Student leaders are decrying federal government cuts that could mean 6,000 fewer student jobs across the country this summer.
The cuts were part of the Conservative government's redesign of the Liberal-created Summer Career Placement Program, which allows employers to apply for funding to hire students for the summer months. The redesign--renamed the Canada Summer Jobs program--is budgeted at $86 million, $11 million less than the Liberal program.
According to the Service Canada website, the new program gives priority to proposals which will employ students who face barriers to employment like disabled and Aboriginal students, or students in areas with high youth unemployment rates. The program is also meant to give students career-related work experience and favours non-profit organizations including those with social, community, health or environmental mandates.
Canadian Alliance of Student Associations national director Phillippe Ouellette said Calgary students may notice negative changes since the funding focuses on areas with weaker economies.
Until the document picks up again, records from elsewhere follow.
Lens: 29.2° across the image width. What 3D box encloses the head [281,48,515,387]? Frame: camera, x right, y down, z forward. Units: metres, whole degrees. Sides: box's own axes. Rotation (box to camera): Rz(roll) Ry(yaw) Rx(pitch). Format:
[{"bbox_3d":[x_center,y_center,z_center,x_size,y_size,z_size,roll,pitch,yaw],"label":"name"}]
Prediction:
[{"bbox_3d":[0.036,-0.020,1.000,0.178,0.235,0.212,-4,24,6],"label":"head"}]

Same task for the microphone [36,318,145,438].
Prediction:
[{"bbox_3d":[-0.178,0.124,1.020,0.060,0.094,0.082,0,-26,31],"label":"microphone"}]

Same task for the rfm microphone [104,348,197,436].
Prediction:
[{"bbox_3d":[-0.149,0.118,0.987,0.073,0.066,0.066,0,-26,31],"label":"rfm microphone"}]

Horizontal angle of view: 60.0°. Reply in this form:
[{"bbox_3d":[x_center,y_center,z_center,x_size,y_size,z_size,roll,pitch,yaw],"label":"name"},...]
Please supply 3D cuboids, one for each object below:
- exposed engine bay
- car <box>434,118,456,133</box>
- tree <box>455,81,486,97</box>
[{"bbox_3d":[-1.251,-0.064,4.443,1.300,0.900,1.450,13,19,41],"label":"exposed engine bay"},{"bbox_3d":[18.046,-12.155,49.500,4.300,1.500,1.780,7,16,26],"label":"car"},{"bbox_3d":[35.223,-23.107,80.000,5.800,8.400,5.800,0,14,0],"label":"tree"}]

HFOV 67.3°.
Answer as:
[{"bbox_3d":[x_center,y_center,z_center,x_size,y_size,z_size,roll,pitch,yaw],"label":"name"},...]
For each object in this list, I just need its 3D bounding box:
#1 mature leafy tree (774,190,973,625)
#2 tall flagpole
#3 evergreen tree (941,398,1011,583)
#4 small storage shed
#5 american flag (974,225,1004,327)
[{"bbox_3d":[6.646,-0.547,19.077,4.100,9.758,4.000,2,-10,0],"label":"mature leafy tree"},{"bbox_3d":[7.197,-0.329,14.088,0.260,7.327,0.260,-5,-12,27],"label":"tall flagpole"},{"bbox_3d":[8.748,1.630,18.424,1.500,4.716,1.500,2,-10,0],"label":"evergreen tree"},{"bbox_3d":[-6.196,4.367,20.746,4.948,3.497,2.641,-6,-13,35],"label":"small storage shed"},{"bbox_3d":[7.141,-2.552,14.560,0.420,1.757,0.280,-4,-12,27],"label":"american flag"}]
"There is a big labour market in Alberta, but how many people are working in their field of study?" questioned Ouellette. "You could go and get a job at McDonalds and you would make a lot of money, but is it in your field? No."
Ouellette noted that originally the government proposed cutting funding to the program by half, but after meetings with CASA they cut funding by about a quarter. Despite the compromise, Ouellette said CASA will continue to press the issue when they meet with Minister of Human Resources Monte Solberg sometime after the budget is released March 20.
"This is a shift away from what [the Conservative party] has provided lip service for," he said, referring to the government's commitment to post-secondary education.
Student leaders at the University of Calgary are also concerned with the logistics of applying for the newly created program, the details of which were announced the week of March 5.
"My other concern is that people will have no time for the application process," said Students' Union vice-president external Julie Labonte. "Usually, businesses have two to three months, and now it's only three to four weeks."
Labonte said she is worried that if businesses don't apply for the Canada Summer Jobs program because of the tight deadline, funding to the program could be further cut next year.
Neither Calgary West MP Rob Anders nor Minister of Human Resources Monte Solberg returned phone calls before deadline.